INFORMATION –
· · · · · · ·

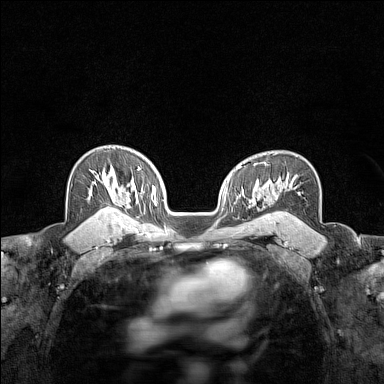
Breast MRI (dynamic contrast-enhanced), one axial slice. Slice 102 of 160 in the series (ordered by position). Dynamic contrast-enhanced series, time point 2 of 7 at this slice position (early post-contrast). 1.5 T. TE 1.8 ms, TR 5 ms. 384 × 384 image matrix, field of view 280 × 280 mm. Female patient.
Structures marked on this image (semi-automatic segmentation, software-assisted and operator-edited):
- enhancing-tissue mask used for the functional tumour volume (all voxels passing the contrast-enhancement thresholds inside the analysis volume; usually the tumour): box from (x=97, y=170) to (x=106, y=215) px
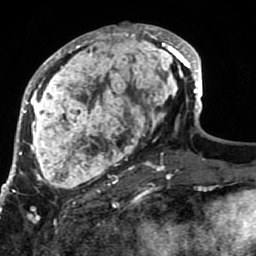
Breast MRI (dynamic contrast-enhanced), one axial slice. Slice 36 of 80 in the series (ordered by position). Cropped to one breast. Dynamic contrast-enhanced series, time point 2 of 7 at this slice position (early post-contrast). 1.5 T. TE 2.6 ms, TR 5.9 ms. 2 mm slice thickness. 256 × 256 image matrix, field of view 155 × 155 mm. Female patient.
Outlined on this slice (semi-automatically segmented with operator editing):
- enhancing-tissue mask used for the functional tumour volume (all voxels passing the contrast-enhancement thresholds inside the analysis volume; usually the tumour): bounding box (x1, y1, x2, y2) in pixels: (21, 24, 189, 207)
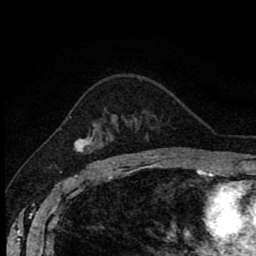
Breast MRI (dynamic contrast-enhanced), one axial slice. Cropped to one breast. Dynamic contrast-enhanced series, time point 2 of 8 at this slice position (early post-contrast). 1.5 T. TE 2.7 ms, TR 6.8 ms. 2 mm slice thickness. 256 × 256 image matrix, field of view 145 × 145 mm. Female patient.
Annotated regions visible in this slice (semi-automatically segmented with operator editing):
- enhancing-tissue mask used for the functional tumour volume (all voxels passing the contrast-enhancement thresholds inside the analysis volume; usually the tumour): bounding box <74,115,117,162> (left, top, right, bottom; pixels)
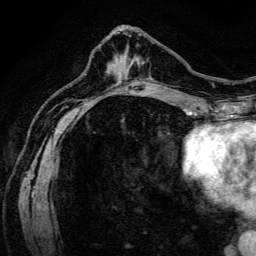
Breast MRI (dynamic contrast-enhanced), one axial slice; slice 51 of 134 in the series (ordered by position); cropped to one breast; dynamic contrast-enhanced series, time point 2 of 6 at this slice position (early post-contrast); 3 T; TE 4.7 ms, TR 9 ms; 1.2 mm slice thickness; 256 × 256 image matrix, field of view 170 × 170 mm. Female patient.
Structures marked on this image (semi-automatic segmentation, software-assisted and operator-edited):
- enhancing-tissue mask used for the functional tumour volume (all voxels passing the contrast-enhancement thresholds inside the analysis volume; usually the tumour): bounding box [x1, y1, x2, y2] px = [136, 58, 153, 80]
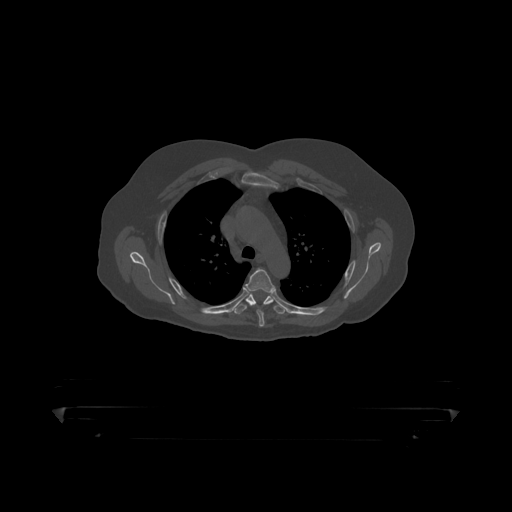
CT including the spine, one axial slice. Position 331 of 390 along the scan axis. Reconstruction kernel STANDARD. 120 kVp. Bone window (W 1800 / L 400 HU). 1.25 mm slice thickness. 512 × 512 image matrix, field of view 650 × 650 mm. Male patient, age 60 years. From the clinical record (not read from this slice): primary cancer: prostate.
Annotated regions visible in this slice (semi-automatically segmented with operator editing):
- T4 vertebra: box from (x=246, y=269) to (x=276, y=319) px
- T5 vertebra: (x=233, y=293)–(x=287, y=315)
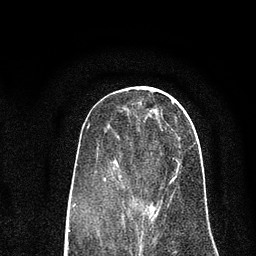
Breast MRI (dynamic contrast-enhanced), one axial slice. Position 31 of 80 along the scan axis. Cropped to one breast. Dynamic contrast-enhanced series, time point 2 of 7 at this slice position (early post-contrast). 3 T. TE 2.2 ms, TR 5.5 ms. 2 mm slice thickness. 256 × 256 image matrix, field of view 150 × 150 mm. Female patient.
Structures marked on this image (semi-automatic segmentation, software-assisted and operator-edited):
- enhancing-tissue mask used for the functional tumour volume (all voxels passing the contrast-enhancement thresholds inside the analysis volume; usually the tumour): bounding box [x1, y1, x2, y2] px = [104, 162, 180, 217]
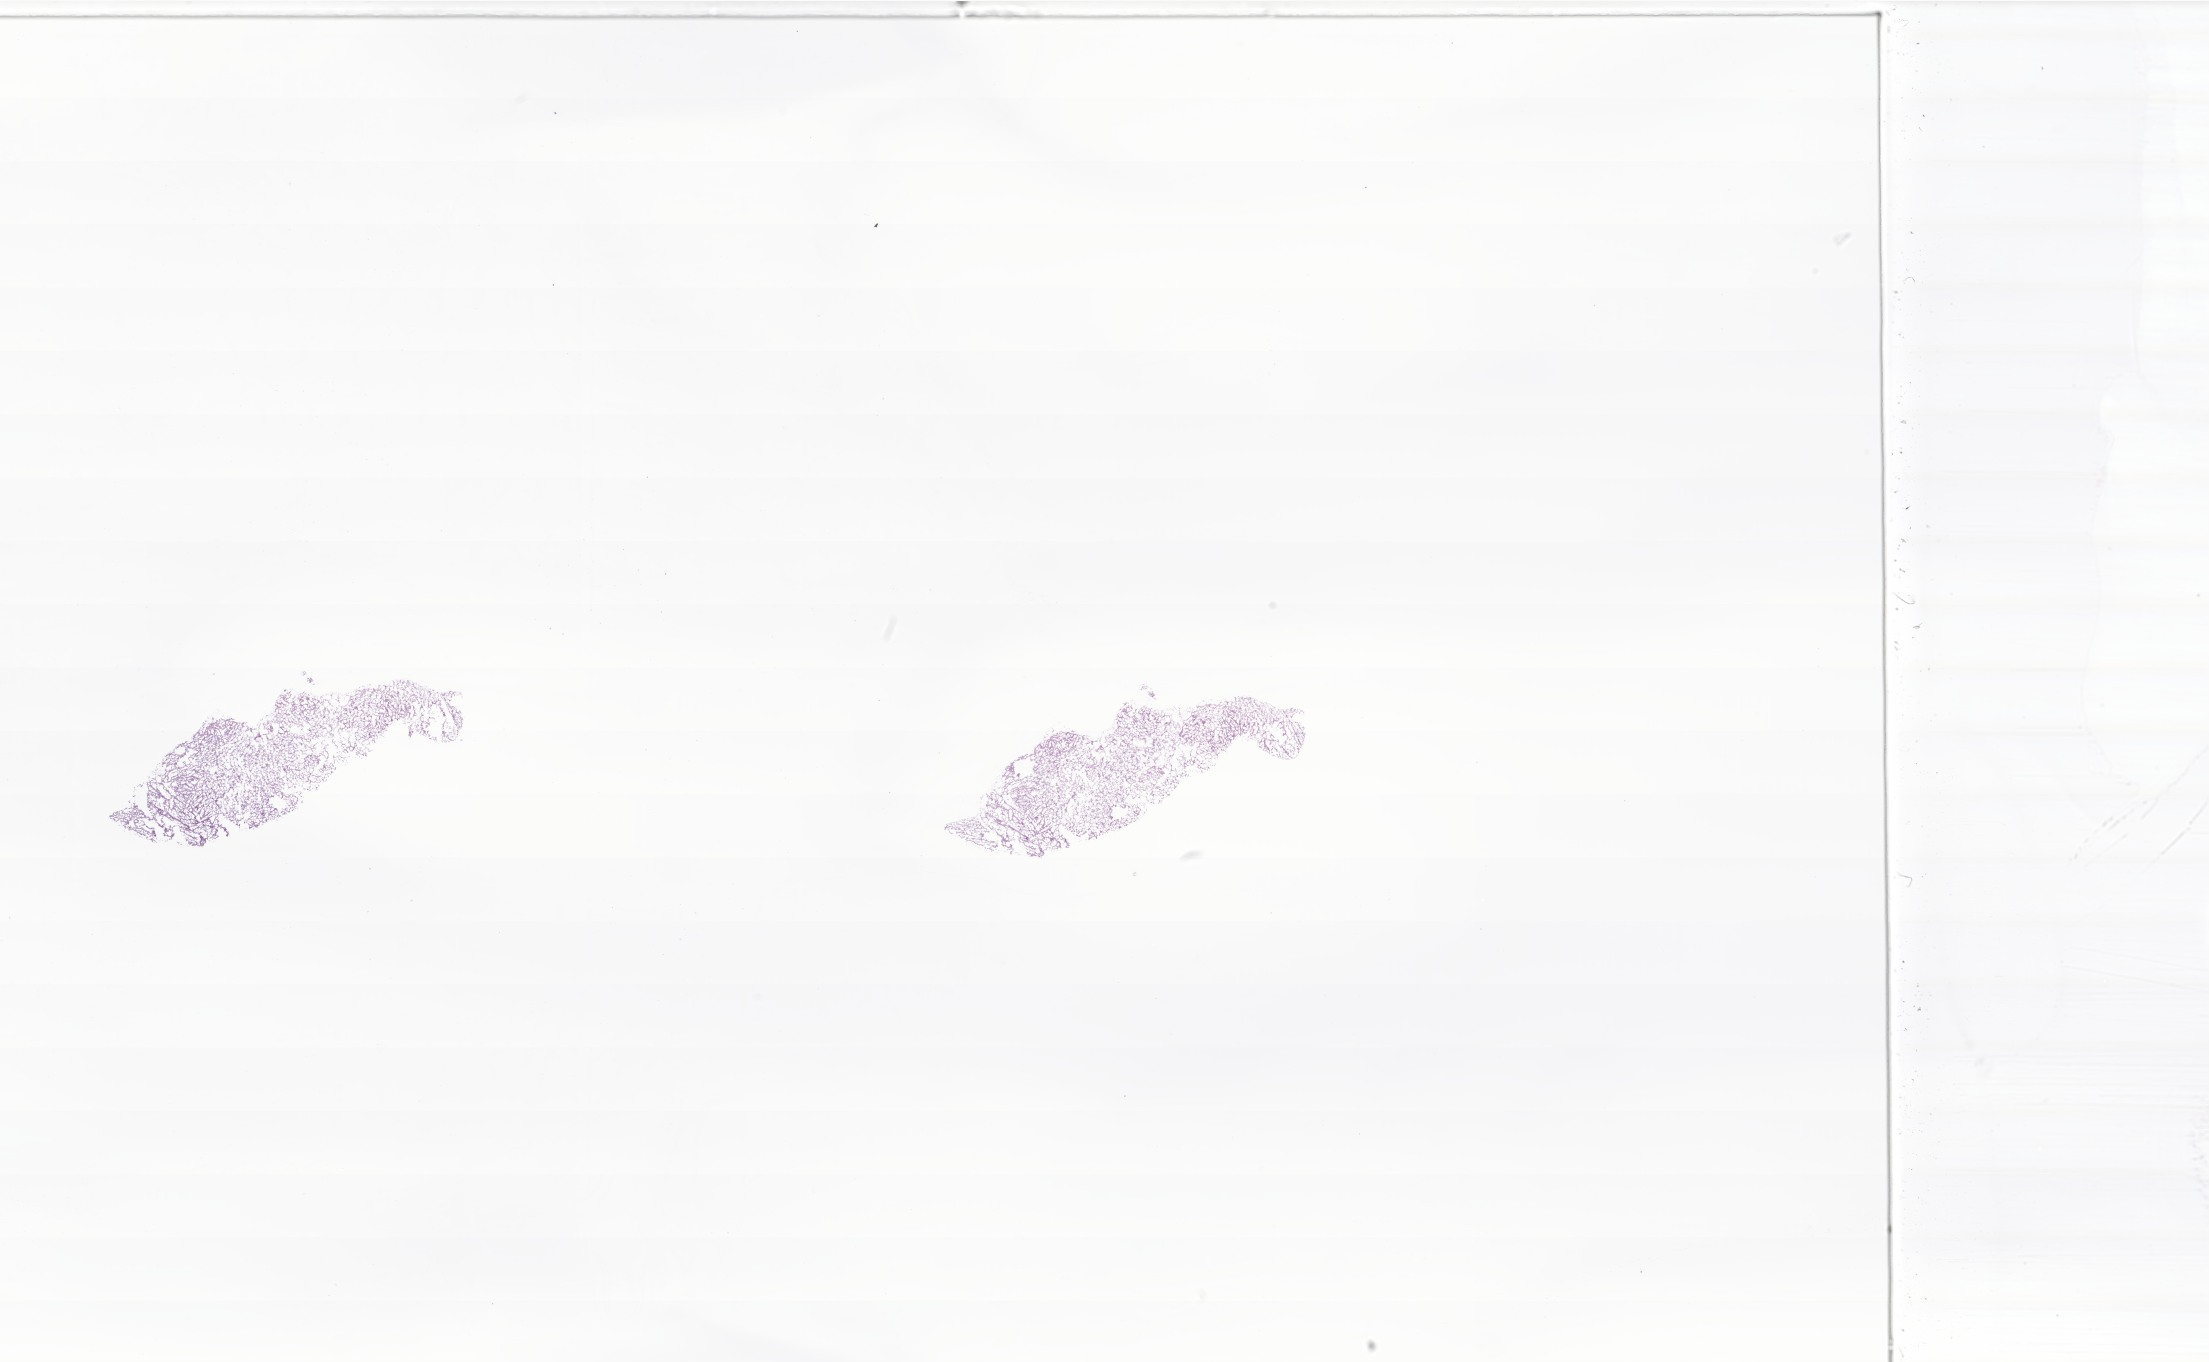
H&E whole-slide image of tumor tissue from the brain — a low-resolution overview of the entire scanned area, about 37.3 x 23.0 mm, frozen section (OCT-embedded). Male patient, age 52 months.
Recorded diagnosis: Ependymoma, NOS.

· · · · · · ·

REQUIREMENT –
When you repeat the records, reproduce each line exactly and drop the images.

RESULT –
Breast MRI (dynamic contrast-enhanced), one axial slice. Slice 102 of 160 in the series (ordered by position). Dynamic contrast-enhanced series, time point 2 of 7 at this slice position (early post-contrast). 1.5 T. TE 1.8 ms, TR 5 ms. 384 × 384 image matrix, field of view 280 × 280 mm. Female patient.
Structures marked on this image (semi-automatic segmentation, software-assisted and operator-edited):
- enhancing-tissue mask used for the functional tumour volume (all voxels passing the contrast-enhancement thresholds inside the analysis volume; usually the tumour): box from (x=97, y=170) to (x=106, y=215) px
Breast MRI (dynamic contrast-enhanced), one axial slice. Slice 36 of 80 in the series (ordered by position). Cropped to one breast. Dynamic contrast-enhanced series, time point 2 of 7 at this slice position (early post-contrast). 1.5 T. TE 2.6 ms, TR 5.9 ms. 2 mm slice thickness. 256 × 256 image matrix, field of view 155 × 155 mm. Female patient.
Outlined on this slice (semi-automatically segmented with operator editing):
- enhancing-tissue mask used for the functional tumour volume (all voxels passing the contrast-enhancement thresholds inside the analysis volume; usually the tumour): bounding box (x1, y1, x2, y2) in pixels: (21, 24, 189, 207)
Breast MRI (dynamic contrast-enhanced), one axial slice. Cropped to one breast. Dynamic contrast-enhanced series, time point 2 of 8 at this slice position (early post-contrast). 1.5 T. TE 2.7 ms, TR 6.8 ms. 2 mm slice thickness. 256 × 256 image matrix, field of view 145 × 145 mm. Female patient.
Annotated regions visible in this slice (semi-automatically segmented with operator editing):
- enhancing-tissue mask used for the functional tumour volume (all voxels passing the contrast-enhancement thresholds inside the analysis volume; usually the tumour): bounding box <74,115,117,162> (left, top, right, bottom; pixels)
Breast MRI (dynamic contrast-enhanced), one axial slice; slice 51 of 134 in the series (ordered by position); cropped to one breast; dynamic contrast-enhanced series, time point 2 of 6 at this slice position (early post-contrast); 3 T; TE 4.7 ms, TR 9 ms; 1.2 mm slice thickness; 256 × 256 image matrix, field of view 170 × 170 mm. Female patient.
Structures marked on this image (semi-automatic segmentation, software-assisted and operator-edited):
- enhancing-tissue mask used for the functional tumour volume (all voxels passing the contrast-enhancement thresholds inside the analysis volume; usually the tumour): bounding box [x1, y1, x2, y2] px = [136, 58, 153, 80]
CT including the spine, one axial slice. Position 331 of 390 along the scan axis. Reconstruction kernel STANDARD. 120 kVp. Bone window (W 1800 / L 400 HU). 1.25 mm slice thickness. 512 × 512 image matrix, field of view 650 × 650 mm. Male patient, age 60 years. From the clinical record (not read from this slice): primary cancer: prostate.
Annotated regions visible in this slice (semi-automatically segmented with operator editing):
- T4 vertebra: box from (x=246, y=269) to (x=276, y=319) px
- T5 vertebra: (x=233, y=293)–(x=287, y=315)
Breast MRI (dynamic contrast-enhanced), one axial slice. Position 31 of 80 along the scan axis. Cropped to one breast. Dynamic contrast-enhanced series, time point 2 of 7 at this slice position (early post-contrast). 3 T. TE 2.2 ms, TR 5.5 ms. 2 mm slice thickness. 256 × 256 image matrix, field of view 150 × 150 mm. Female patient.
Structures marked on this image (semi-automatic segmentation, software-assisted and operator-edited):
- enhancing-tissue mask used for the functional tumour volume (all voxels passing the contrast-enhancement thresholds inside the analysis volume; usually the tumour): bounding box [x1, y1, x2, y2] px = [104, 162, 180, 217]
H&E whole-slide image of tumor tissue from the brain — a low-resolution overview of the entire scanned area, about 37.3 x 23.0 mm, frozen section (OCT-embedded). Male patient, age 52 months.
Recorded diagnosis: Ependymoma, NOS.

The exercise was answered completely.